[[ RECORDS SUPPLIED, beginning ]]

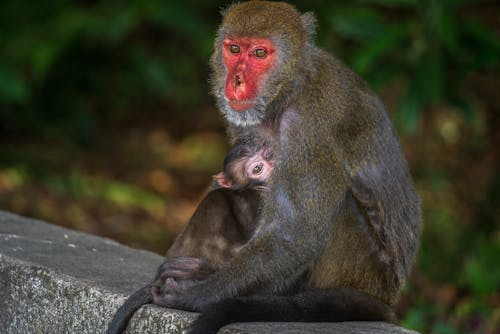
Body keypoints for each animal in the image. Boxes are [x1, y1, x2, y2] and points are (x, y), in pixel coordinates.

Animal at [135, 2, 420, 334]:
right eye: (234, 49)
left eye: (259, 54)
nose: (236, 81)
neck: (288, 91)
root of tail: (388, 296)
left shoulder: (309, 127)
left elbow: (295, 235)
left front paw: (198, 293)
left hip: (361, 269)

[[ RECORDS SUPPLIED, end ]]

_PROBLEM TO WORK ON:_
Could you please find every line of the listing above holding the string "left" and copy it?

_ANSWER FOR THE TASK:_
left eye: (259, 54)
left shoulder: (309, 127)
left elbow: (295, 235)
left front paw: (198, 293)
left hip: (361, 269)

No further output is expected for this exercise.